Ohio and other states need to reinvigorate their manufacturing sectors, and a way to do that is through creation of advanced manufacturing centers that could help companies take advantage of new technologies, perform research, and better utilize a state's economic development resources, a new report released Tuesday said.
The Brookings Institution report released Tuesday said America's manufacturing base is in a slump, losing 31 percent of its jobs and seeing its contribution to gross domestic product shrink from 14 percent to just 11 percent between 2000 and 2009.
States have tried to address the problem, but their policies have emphasized incentives to attract and retain manufacturing rather than improve existing manufacturing or support new manufacturers, argue the report's authors, Susan Helper and Howard Wial.
Also, state-funded applied engineering research is rarely focused on the kinds of problems manufacturers face in adapting to new technologies, they said.
What Ohio and other states should do is create the manufacturing centers, spending about $9 million a year on each one, that could do research that advances knowledge and is of practical use so that a manufacturing base can use the latest technologies, thereby increasing manufacturing output, the authors say.
Norm Chagnon, executive director of Ohio's Third Frontier Commission, thinks the Brookings report's ideas are good ones that Ohio adopted 25 years ago when it set up its system of seven Edison Technology Centers, which focus on technology development and assistance in seven key manufacturing sectors found in Ohio. For example, the Toledo-based Center for Innovative Food Technology helps food manufacturers adopt new technologies.
More recently, the Third Frontier Initiative set up a series of Wright Centers for Innovation that also help with research on new technologies for various manufacturing sectors. "They are more intensive on the research and new types of technology. Part of what they do is to infuse new technologies and the uses of existing manufacturers together," Mr. Chagnon said.
Eric Burkland, president of the Ohio Manufacturers Association, said how a state, region, or country can gain competitive edges by utilizing new technologies is a hot topic. "In Ohio, there's a widespread feeling that work force development policies have been underweighted for upgrading the skills of the current work force," he said.
"We need to find a different way to connect public resources -- universities and labs -- to day-to-day realities of manufacturing. " he said.

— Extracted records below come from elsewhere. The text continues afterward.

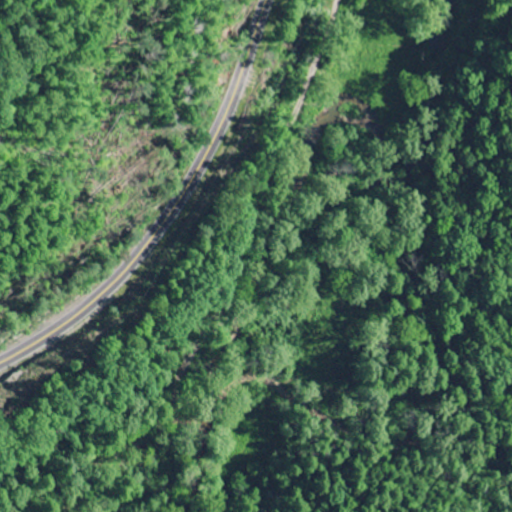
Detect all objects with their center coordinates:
road: (170, 210)
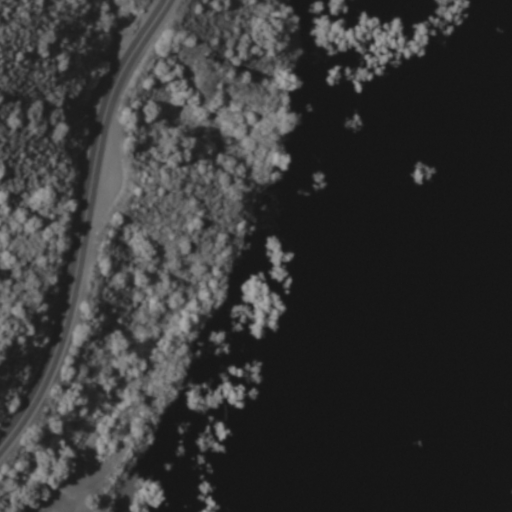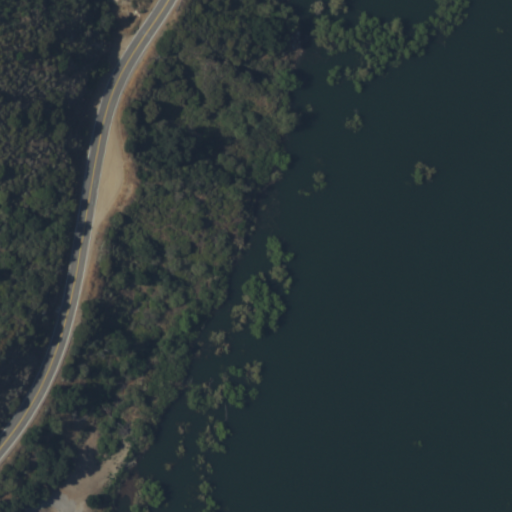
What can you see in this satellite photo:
road: (86, 225)
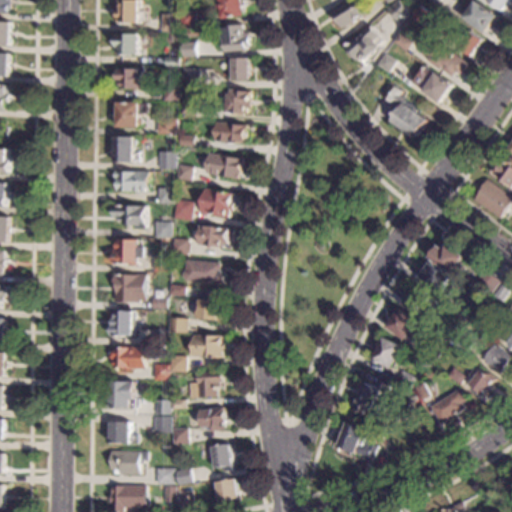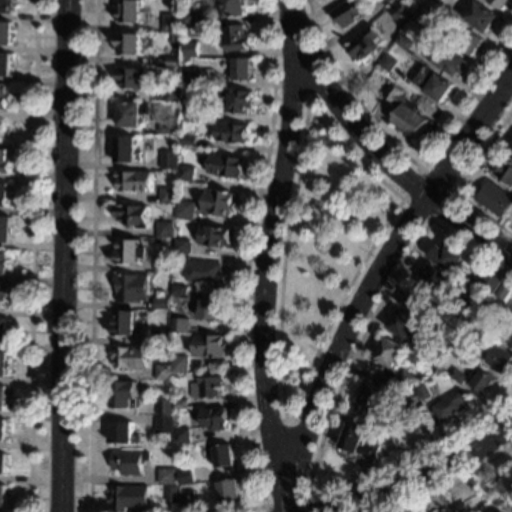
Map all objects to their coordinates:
building: (386, 0)
building: (435, 0)
building: (387, 1)
building: (435, 1)
building: (500, 3)
building: (500, 3)
building: (5, 6)
building: (6, 6)
building: (230, 8)
building: (232, 8)
building: (129, 10)
building: (397, 11)
building: (397, 11)
building: (131, 12)
building: (349, 12)
building: (349, 12)
building: (420, 14)
building: (420, 15)
building: (481, 16)
building: (481, 17)
building: (188, 18)
building: (188, 20)
building: (168, 22)
building: (170, 23)
building: (6, 32)
building: (5, 33)
building: (235, 38)
building: (234, 39)
building: (402, 42)
building: (129, 43)
building: (471, 43)
building: (472, 43)
building: (364, 44)
building: (364, 44)
building: (129, 45)
building: (190, 48)
building: (189, 49)
building: (444, 58)
building: (444, 58)
building: (173, 61)
building: (386, 61)
building: (5, 63)
building: (386, 63)
building: (5, 64)
building: (241, 68)
building: (240, 69)
building: (192, 75)
building: (132, 77)
building: (191, 77)
building: (131, 79)
building: (432, 83)
building: (432, 84)
building: (172, 93)
building: (172, 93)
building: (4, 96)
building: (4, 96)
road: (308, 96)
building: (239, 100)
building: (238, 102)
road: (512, 106)
building: (189, 107)
building: (189, 107)
building: (405, 111)
building: (402, 112)
building: (129, 114)
building: (131, 114)
building: (167, 126)
building: (167, 126)
building: (232, 132)
building: (231, 133)
building: (187, 141)
building: (125, 148)
building: (510, 149)
building: (510, 149)
building: (126, 151)
road: (401, 154)
building: (5, 159)
building: (168, 159)
building: (167, 160)
building: (4, 161)
building: (225, 165)
road: (390, 165)
building: (223, 166)
building: (504, 170)
building: (186, 172)
building: (504, 172)
building: (185, 173)
building: (134, 180)
building: (133, 182)
road: (449, 191)
building: (4, 193)
building: (4, 194)
building: (166, 194)
building: (167, 196)
building: (493, 198)
building: (493, 199)
building: (217, 202)
building: (217, 204)
building: (185, 209)
building: (184, 210)
building: (132, 214)
building: (132, 216)
building: (5, 227)
building: (164, 228)
building: (5, 229)
building: (165, 229)
building: (216, 236)
building: (212, 237)
building: (181, 245)
park: (322, 246)
building: (181, 247)
building: (129, 251)
building: (129, 252)
road: (267, 255)
road: (32, 256)
road: (66, 256)
building: (447, 256)
building: (446, 258)
road: (485, 259)
building: (4, 261)
building: (4, 263)
building: (162, 264)
road: (379, 269)
building: (204, 270)
building: (204, 273)
building: (435, 276)
building: (433, 277)
building: (489, 279)
building: (492, 284)
building: (132, 287)
building: (131, 289)
building: (179, 291)
building: (502, 292)
building: (4, 293)
building: (3, 295)
building: (415, 297)
building: (420, 302)
building: (160, 303)
building: (211, 309)
building: (466, 309)
building: (211, 310)
building: (124, 322)
building: (403, 323)
building: (484, 323)
building: (125, 324)
building: (180, 324)
building: (403, 324)
building: (179, 326)
building: (3, 330)
building: (3, 331)
building: (450, 331)
building: (161, 337)
building: (510, 342)
building: (463, 343)
building: (510, 343)
building: (209, 345)
building: (209, 346)
building: (389, 352)
building: (388, 353)
building: (431, 355)
building: (131, 357)
building: (131, 358)
building: (500, 358)
building: (499, 359)
building: (3, 363)
building: (180, 363)
building: (3, 364)
building: (180, 365)
building: (164, 371)
building: (163, 372)
building: (457, 377)
building: (407, 379)
building: (482, 381)
building: (483, 381)
building: (207, 384)
building: (206, 385)
building: (423, 392)
road: (298, 393)
building: (124, 395)
building: (3, 396)
building: (371, 396)
building: (2, 398)
building: (366, 399)
building: (180, 404)
building: (450, 405)
building: (165, 406)
building: (450, 406)
building: (164, 407)
building: (216, 418)
building: (216, 420)
road: (285, 422)
building: (164, 424)
building: (164, 425)
building: (3, 428)
building: (3, 429)
building: (122, 431)
building: (123, 434)
building: (182, 435)
building: (182, 436)
building: (358, 440)
building: (358, 441)
building: (223, 455)
building: (223, 457)
building: (127, 461)
building: (3, 462)
building: (127, 462)
building: (2, 463)
building: (167, 476)
building: (185, 476)
building: (185, 476)
building: (167, 477)
road: (422, 479)
road: (445, 482)
building: (228, 489)
building: (228, 490)
building: (170, 494)
building: (2, 496)
building: (130, 496)
building: (2, 497)
road: (300, 497)
building: (130, 498)
building: (186, 498)
building: (186, 499)
road: (404, 501)
building: (458, 508)
road: (175, 509)
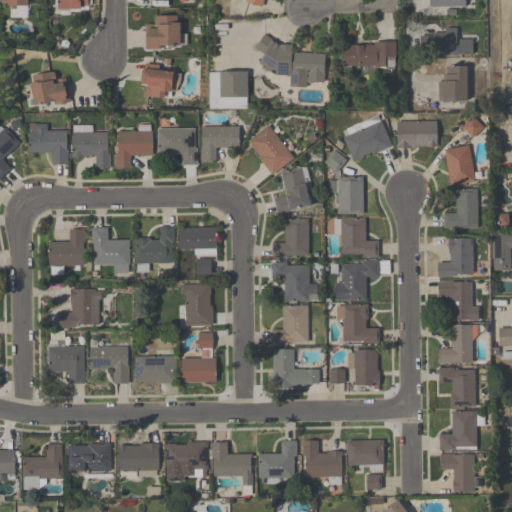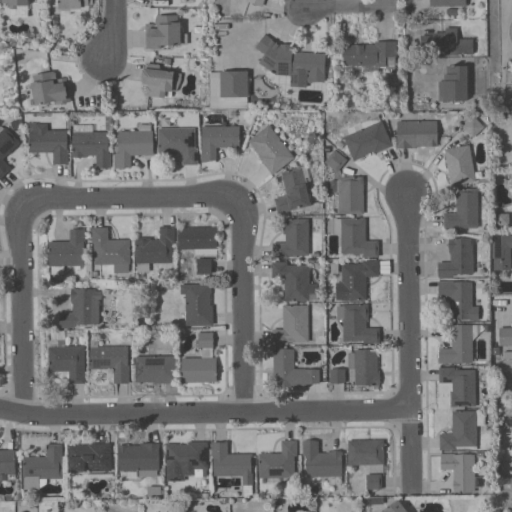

Greg Knudson, director of the Rocket Ventures fund at the Regional Growth Partnership in Toledo, said the Edison centers are helpful because many small manufacturers don't know how to diversify or leverage the new technologies. But there must be constant re-examination of what the Edison centers offer to ensure they are not falling behind, he said.
"Like anything, you can't stay on the same path. You've got to improve," he added.
Tom Brady, founder, chairman, and president of a local high-tech manufacturing company, said improving manufacturing is laudable, but advanced centers may not work for all industries.
"Take plastics." Mr. Brady said. "It's widely distributed in Ohio with 2,000 or so small plastic manufacturers. How you really assist those manufacturers is not an easy thing to do, especially if you create a central hub."
A better idea, he said, is prepare the way so free enterprise can do what makes sense and then provide assistance.
"Typically, the more you prepare the field for people to play in, the fewer entrepreneurs that are going to show up. So get government out of the way a bit and everyone will be better off," he said.